I intuit. I sense the place where the real tension lives before it's been articulated. I hear the emotion underneath the emotion. I notice what you reach toward and what you pull back from before you're aware you're doing it.
This is pattern recognition operating at speed, informed by a lifetime of paying very close attention to how people move through difficulty. It's also, sometimes, something beyond that...something that lives in the quiet, in the space between what's been said and what's about to be. I don't fully explain that part most of the time. I just work with it.
You don't need to believe in any of it for it to be useful. What you'll notice is that something gets named that you hadn't been able to name. That's where the work begins.
I am genuinely interested in language as the mechanism through which we construct our experience of reality.
Semantics is concerned with what words mean.

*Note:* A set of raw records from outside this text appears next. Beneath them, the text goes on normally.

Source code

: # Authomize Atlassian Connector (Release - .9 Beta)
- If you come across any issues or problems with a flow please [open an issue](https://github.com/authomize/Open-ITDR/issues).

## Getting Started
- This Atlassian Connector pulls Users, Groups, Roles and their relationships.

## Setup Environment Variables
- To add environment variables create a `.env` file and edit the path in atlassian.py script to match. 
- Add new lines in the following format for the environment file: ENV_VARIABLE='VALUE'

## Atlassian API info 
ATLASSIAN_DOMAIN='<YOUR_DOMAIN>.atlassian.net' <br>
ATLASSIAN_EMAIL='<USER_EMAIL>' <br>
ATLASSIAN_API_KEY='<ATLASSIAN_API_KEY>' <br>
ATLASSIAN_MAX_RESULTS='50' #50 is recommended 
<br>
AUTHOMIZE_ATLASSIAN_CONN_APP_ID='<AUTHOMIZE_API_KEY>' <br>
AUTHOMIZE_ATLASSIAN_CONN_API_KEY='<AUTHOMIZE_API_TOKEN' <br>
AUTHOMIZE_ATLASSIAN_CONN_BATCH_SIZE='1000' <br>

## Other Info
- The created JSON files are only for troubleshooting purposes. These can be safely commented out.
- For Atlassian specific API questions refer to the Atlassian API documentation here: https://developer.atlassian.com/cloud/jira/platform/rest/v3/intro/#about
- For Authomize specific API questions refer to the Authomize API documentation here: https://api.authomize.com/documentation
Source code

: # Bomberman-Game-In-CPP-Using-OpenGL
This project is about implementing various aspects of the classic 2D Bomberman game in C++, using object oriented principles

Pragmatics is concerned with what words do—how they function in context, what they accomplish between people, what they close down or open up.
I work at both levels simultaneously. When I ask you to say something differently, I'm not correcting your grammar or criticising your word choices, much less telling you what your story is. I'm listening for what the reframe does; whether it shifts the weight, changes the relationship to the experience, or opens a door that the original phrasing had closed.
This is why the words you choose matter in the work. Not because there are right or wrong words, but because the ones you're using are actively shaping what's available to you.